** Opening INFORMATION SUPPLIED block **

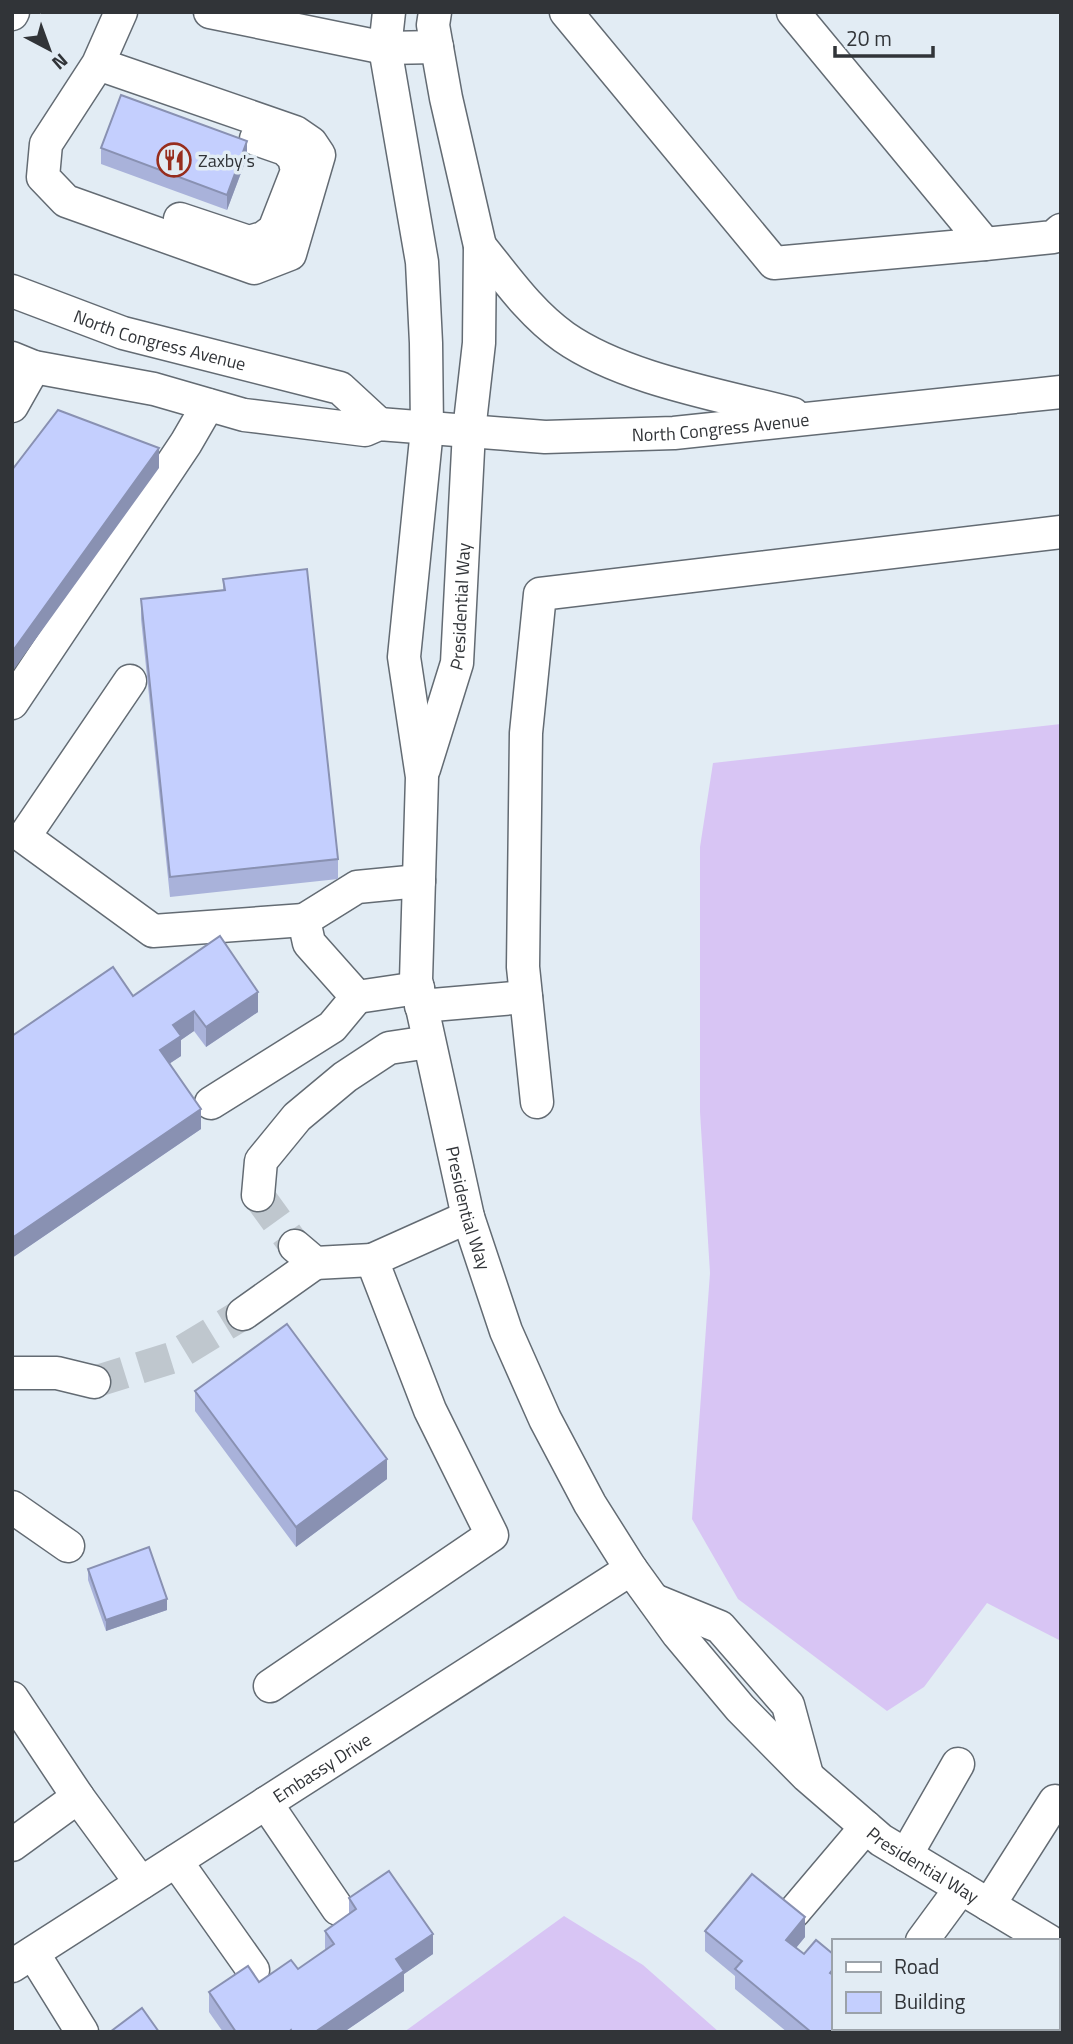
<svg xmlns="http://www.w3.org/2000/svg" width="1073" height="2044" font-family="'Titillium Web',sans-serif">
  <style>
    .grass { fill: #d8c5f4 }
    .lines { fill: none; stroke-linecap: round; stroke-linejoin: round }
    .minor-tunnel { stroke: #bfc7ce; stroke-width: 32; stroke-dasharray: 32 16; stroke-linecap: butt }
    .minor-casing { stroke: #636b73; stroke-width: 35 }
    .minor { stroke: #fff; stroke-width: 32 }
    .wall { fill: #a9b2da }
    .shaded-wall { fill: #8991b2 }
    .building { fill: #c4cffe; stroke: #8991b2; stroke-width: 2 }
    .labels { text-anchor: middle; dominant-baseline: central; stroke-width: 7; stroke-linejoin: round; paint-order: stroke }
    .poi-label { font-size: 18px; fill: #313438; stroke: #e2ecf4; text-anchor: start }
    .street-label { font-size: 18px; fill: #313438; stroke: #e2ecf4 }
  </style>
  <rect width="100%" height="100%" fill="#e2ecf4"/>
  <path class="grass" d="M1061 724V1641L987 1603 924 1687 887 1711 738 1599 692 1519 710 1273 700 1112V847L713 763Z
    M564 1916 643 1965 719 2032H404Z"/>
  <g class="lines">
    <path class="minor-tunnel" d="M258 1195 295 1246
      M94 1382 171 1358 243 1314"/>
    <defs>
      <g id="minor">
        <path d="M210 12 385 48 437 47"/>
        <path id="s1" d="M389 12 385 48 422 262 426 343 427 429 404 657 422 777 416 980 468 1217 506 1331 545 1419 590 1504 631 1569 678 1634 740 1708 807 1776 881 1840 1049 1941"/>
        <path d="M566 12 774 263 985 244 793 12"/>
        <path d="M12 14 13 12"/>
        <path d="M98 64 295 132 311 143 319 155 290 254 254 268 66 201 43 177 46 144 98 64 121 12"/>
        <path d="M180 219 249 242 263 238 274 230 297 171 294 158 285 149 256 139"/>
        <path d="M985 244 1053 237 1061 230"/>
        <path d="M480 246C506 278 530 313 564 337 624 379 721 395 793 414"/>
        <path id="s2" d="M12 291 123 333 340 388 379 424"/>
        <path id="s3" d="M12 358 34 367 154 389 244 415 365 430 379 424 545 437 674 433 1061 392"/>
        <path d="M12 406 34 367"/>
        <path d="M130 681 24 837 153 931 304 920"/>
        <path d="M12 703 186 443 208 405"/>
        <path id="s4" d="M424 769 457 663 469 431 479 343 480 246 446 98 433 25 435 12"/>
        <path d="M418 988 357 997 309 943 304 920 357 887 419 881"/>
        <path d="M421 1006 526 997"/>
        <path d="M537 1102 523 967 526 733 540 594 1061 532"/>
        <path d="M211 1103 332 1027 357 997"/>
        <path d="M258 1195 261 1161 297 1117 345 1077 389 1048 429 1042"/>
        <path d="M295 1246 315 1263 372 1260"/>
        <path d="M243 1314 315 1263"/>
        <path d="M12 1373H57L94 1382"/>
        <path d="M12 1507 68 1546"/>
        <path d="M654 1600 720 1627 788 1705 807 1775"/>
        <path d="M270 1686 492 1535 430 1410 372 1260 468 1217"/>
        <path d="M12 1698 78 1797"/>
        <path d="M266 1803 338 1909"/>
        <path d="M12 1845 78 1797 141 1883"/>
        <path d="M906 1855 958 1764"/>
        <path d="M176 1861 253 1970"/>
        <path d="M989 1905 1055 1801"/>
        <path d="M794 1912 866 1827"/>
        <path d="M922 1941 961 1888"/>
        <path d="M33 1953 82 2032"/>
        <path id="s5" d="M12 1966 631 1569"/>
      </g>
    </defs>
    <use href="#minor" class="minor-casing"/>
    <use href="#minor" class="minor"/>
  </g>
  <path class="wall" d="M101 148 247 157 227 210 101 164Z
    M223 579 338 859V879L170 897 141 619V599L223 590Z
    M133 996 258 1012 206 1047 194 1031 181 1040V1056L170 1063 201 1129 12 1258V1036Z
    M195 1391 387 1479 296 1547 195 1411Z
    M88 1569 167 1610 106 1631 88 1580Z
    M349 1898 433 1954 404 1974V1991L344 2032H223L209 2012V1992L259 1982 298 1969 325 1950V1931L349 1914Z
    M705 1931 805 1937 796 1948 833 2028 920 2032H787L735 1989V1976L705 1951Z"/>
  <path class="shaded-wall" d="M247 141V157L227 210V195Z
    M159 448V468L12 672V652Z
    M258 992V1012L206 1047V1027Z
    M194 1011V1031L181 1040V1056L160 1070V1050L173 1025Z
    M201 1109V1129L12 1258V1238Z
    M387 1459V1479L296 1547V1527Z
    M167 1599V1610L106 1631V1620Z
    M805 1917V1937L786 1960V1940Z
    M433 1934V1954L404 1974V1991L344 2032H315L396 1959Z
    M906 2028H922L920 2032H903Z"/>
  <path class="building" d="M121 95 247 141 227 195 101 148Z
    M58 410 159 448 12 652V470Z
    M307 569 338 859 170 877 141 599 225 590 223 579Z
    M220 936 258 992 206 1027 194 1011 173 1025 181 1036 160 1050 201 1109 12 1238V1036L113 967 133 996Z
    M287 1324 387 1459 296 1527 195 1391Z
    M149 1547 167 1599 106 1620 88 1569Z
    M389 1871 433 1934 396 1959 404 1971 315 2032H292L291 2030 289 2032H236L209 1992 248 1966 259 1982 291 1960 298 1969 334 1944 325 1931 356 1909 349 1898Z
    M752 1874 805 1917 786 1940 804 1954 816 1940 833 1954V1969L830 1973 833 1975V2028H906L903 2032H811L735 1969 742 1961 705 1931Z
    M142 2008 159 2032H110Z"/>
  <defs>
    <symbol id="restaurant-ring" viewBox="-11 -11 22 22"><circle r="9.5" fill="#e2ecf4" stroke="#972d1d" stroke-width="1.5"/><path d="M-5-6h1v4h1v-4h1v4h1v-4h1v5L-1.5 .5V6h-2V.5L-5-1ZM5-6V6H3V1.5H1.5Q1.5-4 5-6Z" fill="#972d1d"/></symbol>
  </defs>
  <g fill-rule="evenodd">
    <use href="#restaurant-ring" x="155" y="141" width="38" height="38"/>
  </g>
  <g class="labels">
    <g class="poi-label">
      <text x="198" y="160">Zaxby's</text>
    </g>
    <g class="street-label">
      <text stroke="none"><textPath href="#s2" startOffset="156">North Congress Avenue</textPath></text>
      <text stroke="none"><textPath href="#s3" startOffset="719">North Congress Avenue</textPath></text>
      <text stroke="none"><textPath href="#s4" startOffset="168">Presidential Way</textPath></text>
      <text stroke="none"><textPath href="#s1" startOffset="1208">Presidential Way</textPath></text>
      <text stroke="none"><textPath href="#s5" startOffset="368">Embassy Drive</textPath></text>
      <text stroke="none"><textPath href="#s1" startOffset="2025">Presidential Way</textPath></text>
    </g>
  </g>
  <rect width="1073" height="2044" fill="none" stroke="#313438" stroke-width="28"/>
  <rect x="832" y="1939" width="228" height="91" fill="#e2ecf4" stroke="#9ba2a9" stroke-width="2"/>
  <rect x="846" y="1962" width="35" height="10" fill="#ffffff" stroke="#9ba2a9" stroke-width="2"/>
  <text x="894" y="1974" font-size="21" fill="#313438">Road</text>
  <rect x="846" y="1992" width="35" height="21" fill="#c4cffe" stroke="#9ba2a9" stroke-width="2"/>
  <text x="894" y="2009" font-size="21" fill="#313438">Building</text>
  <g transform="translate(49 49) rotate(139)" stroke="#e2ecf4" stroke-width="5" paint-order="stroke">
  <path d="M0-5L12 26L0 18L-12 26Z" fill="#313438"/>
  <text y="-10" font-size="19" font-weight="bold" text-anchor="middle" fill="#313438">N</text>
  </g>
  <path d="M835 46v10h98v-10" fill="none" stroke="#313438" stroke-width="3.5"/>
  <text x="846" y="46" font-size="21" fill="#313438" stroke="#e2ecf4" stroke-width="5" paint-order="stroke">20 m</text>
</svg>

** Closing INFORMATION SUPPLIED block **

#### ACTION ITEM:
Among the lines of the data above, count those holding "casing" and state only the number.

#### ANSWER AREA:
2